O Jogo ao Vivo

Idanha-a-Nova

Noah: Ferido, desidratado e nu, mas a caminhar e a falar

Noah: Ferido, desidratado e nu, mas a caminhar e a falar

Noah, o menino que andou 36 horas perdido por campos e mato de Idanha-a-Nova, encontrado vivo. Criança será sujeita a exames médico-legais para avaliar se esteve sozinha durante todo o tempo.

Uma salva de palmas da população saudou a partida de Proença-a-Velha, Idanha-a-Nova, dos militares da GNR e outros operacionais dos bombeiros e Proteção Civil que participaram nas buscas pelo pequeno Noah, de dois anos e meio, salvo na quinta-feira, ao fim de 36 horas perdido por campos e mato.

Pelo próprio pé, nu, percorria um caminho de terra quando foi avistado por populares que participavam nas buscas. Estava desidratado, sujo e com ferimentos nos pés e nas pernas. Ainda conseguiu dizer algumas palavras. Não corre perigo de vida. Foi assistido no local e levado para o hospital de Castelo Branco, com os pais.

A reorientação da zona das buscas, a meio da tarde de ontem, decidida pela GNR e pela Polícia Judiciária, terá sido determinante para o sucesso da operação de busca e salvamento com centenas de operacionais e voluntários civis espalhados por uma zona de mato denso e atravessada por um rio. O perímetro a inspecionar passou de dez para 20 quilómetros e o foco centrou-se numa zona para a qual apontavam as pistas recolhidas, algumas no primeiro dia. Algures entre as localidades de Proença-a-Velha, Medelim e Idanha-a-Velha.

Pistas mudam buscas

Várias peças de roupa do menino foram sendo encontradas desde o dia do desaparecimento, junto ao rio Pônsul, perto do local onde tinha sido localizada a cadela que Noah levara com ele quando saiu de casa, sozinho, depois de calçar as galochas, de manhã cedo, para ir ter com o pai, um cidadão belga, que já trabalhava nos campos. Uma bota, a fralda e uma camisola.

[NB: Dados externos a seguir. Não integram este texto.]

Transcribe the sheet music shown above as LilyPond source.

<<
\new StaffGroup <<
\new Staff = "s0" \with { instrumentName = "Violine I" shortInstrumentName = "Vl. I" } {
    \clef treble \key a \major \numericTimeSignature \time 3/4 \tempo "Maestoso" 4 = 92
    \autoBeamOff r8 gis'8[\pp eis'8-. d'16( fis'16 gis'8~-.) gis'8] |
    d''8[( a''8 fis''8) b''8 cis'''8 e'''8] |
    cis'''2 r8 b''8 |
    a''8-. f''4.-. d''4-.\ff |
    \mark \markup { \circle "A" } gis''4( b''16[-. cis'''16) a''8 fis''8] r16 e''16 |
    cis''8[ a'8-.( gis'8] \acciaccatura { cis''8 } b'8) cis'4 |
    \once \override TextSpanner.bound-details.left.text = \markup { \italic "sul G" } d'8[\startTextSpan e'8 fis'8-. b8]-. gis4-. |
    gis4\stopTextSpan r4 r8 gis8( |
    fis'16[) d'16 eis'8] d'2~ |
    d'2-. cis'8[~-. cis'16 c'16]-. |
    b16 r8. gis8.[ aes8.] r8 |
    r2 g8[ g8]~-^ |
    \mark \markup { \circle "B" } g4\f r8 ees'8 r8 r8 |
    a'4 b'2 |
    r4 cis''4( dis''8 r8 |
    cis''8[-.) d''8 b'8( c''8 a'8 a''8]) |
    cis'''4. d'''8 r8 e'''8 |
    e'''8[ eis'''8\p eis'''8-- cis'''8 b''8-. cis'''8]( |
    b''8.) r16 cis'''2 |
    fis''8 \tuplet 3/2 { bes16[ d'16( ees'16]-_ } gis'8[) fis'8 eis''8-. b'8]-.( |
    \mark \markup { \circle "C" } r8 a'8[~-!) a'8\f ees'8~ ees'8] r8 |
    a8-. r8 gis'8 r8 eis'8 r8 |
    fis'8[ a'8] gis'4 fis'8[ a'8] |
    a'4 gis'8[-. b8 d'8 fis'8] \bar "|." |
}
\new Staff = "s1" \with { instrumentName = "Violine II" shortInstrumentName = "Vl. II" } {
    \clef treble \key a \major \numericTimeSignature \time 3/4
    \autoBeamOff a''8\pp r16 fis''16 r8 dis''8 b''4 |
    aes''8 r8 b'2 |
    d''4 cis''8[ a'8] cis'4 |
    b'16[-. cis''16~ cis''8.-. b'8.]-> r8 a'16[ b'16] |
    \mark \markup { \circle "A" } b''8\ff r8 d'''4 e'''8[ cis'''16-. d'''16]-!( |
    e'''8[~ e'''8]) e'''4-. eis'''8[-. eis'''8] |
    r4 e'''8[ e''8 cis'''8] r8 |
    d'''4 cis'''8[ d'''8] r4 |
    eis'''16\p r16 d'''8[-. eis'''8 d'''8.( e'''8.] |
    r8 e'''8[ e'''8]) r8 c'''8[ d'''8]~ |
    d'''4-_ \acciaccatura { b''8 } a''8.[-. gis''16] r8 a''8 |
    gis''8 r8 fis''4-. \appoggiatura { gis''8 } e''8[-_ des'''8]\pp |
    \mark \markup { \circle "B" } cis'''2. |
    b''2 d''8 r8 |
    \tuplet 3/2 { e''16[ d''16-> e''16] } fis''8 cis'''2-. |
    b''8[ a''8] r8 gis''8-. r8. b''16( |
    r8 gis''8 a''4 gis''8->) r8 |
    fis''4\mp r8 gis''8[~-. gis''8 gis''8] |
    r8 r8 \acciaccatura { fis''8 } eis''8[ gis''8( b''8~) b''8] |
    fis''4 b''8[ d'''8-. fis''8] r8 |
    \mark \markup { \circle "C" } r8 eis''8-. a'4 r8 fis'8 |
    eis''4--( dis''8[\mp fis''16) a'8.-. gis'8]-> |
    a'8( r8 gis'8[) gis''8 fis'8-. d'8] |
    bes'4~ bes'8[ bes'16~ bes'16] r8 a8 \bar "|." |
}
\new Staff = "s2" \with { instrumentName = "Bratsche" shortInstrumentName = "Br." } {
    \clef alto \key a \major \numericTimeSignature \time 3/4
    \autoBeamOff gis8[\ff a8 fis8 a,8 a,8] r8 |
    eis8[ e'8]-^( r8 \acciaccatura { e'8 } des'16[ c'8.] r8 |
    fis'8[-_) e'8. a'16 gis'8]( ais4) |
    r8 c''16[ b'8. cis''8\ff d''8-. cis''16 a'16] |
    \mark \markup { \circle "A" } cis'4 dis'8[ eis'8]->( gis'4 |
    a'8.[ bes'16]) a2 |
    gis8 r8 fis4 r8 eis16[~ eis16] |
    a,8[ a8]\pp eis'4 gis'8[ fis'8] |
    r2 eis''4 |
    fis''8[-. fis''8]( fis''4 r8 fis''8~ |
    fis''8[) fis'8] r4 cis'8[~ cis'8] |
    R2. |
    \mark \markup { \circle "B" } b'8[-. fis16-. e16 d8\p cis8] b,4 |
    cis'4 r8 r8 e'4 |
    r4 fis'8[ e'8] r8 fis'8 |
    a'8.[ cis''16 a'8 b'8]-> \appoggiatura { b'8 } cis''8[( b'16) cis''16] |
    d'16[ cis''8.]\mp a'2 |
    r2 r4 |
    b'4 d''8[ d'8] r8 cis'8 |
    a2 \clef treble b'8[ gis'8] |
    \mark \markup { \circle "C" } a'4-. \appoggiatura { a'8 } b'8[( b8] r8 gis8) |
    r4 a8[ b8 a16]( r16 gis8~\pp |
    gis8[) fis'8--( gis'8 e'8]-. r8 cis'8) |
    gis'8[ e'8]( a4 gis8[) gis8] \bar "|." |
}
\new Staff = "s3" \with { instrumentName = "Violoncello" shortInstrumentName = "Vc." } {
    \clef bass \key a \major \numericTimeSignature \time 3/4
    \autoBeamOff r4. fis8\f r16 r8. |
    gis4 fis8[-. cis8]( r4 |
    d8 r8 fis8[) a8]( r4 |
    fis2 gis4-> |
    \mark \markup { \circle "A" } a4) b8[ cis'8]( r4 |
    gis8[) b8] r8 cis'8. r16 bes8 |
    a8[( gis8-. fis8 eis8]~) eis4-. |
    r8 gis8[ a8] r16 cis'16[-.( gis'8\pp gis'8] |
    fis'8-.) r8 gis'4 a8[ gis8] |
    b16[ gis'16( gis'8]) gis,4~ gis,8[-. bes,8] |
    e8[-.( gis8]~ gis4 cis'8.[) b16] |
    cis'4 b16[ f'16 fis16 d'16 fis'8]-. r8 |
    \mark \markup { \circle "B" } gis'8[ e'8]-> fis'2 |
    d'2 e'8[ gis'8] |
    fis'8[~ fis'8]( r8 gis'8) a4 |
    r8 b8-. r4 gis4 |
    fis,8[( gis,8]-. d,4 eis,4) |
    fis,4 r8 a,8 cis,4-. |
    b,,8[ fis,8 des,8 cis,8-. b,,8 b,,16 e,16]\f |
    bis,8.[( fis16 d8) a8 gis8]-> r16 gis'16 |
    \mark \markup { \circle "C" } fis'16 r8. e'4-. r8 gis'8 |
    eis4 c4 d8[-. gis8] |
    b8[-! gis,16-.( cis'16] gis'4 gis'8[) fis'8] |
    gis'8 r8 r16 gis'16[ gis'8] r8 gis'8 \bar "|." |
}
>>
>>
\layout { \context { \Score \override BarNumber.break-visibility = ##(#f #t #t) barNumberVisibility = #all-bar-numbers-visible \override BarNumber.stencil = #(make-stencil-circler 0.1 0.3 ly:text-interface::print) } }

Estavam próximas do rio mas longe da margem, o que afastou logo a hipótese de a criança ter perdido as roupas depois de uma queda à água. A roupa foi reconhecida pela mãe, que é portuguesa, como sendo aquela com que Noah dormira. Também foi a mãe que deu pela falta do menino, por volta das oito horas.

PUB

Pegadas de criança, encontradas numa pequena faixa de terreno lamacento, na mesma área, ajudaram a consolidar a escolha da nova zona de buscas, permitindo estabelecer um provável percurso da criança. As autoridades envolvidas na busca acreditavam que teria sido a própria criança a despir as roupas, eventualmente encharcadas pela chuva, pois não havia sinais de violência física, como por exemplo vestígios de sangue nos locais.

A mudança de estratégia acabaria por revelar-se providencial. Por volta das oito horas da noite, um grupo de populares, de que fazia parte um casal inglês amigo dos pais de Noah e também residente na zona, nem queria acreditar quando se deparou com a criança nua a caminhar por um caminho de terra batida isolada e rodeada de mato. Os meios de socorro foram de imediato acionados e o menino assistido no local.

O salvamento não significa, contudo, o fim da investigação da PJ, que só fechará o caso depois de a criança ser submetida a exames médico-legais que não deixem dúvidas sobre a correspondência entre o estado em que se encontrava e os efeitos da sua odisseia de 36 horas, durante as quais não terá bebido nem comido, tendo percorrido até 10 quilómetros. Para já, nada parece contradizer a descrição feita pelos pais das circunstâncias em que a criança desapareceu.

127 elementos

Durante a manhã de quinta-feira, estiveram envolvidos nas operações de busca 127 elementos da GNR, bombeiros, proteção civil municipal e sapadores florestais.

GNR coordena

O Centro Nacional de Operações de Socorro da GNR esteve sempre a monitorizar o caso e foi acionando os meios necessários para o local do desaparecimento.

Perímetro alargado

Já da parte da tarde, foi alargado o perímetro das buscas. A GNR explicou que estas iriam ser "alargadas de fora para dentro, com recurso a veículos todo-o-terreno".